By the way, if you're heading to DragCon in LA this weekend, I hope you'll join me for two panels! On Sunday, I'm be hosting a game of Dungeons and Dragons played by BenDeLaCreme, Erika Klash, Kitty Powers, and Fraya Love. And on Sunday, I'll be hosting a fun friendly chat about tabletop gaming, featuring a panel of queer and ally gamers sharing recommendations for finding games and people to play with. 

And mark your calendars for our next Sewers of Paris live chat -- it's on Saturday, May 19th, at 2pm Pacific.

If you're enjoying The Sewers of Paris, click "Support the Show on Patreon" to join the folks who make the podcast possible for as little as a dollar a month. Or you can support The Sewers of Paris for free by leaving a review on your podcast platform of choice -- that really helps people find the show.

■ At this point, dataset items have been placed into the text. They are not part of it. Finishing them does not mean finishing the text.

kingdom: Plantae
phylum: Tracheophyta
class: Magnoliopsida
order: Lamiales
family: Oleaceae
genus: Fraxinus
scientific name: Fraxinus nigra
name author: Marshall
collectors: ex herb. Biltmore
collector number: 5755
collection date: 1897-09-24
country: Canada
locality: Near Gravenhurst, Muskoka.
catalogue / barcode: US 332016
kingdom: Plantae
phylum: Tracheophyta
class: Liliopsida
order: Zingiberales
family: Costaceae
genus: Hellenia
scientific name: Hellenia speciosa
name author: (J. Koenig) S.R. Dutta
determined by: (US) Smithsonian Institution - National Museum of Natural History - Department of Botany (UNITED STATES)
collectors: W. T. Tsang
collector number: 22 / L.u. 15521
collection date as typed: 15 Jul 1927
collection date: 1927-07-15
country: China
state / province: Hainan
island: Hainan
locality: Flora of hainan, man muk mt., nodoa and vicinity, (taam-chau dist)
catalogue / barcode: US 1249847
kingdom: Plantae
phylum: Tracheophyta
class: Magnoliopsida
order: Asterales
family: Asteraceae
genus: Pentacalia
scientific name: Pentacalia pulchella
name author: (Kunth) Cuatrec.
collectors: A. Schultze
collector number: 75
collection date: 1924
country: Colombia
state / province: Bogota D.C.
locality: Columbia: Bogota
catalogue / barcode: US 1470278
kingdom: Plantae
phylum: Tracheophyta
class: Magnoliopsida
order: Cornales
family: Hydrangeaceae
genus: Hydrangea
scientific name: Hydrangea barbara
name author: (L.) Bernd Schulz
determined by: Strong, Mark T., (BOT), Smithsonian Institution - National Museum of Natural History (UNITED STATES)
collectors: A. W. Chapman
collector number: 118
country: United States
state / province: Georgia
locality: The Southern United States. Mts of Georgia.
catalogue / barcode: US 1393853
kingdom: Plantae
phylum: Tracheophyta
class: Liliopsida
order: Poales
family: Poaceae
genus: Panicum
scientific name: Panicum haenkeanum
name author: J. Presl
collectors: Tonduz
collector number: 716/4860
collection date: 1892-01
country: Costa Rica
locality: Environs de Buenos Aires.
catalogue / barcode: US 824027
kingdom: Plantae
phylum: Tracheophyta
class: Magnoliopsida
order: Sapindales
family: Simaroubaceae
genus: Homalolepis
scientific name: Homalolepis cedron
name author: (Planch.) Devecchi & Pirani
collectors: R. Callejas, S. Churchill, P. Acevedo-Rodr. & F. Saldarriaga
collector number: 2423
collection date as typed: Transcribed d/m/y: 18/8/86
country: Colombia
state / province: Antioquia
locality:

This Week's Recommendation: The Great British Bake-Off

Thanks again to James for joining me. I hope you've already seen this week's recommendation, but in case you haven't, make this the week you finally watch The Great British Bake-Off -- or as it's called in the US, the Great British Baking Show.

I'm not normally one for reality show competitions where everyone's bitterly clawing for the prize, and fortunately that's not what this show is. The Bake-Off often feels more like a collaboration, a partnership between contestants where everyone enjoys seeing each other succeed.

There's no sabotage, no cruelty, no attitude from anyone -- apart from, perhaps occasionally, one of the judges -- and the whole affair feels more like friends gathering to support each other than a contest.

That's not to say it isn't dramatic. The challenges they face are overwhelming, often requiring ingredients nobody's every heard of, techniques impossible to master and recipes that may not even be in English. The show pushes the bakers to reach beyond what they think they can do -- and when it's at its best, shows them helping each other to reveal that with just a little assistance from others, we're all capable of exceeding our expectations for ourselves.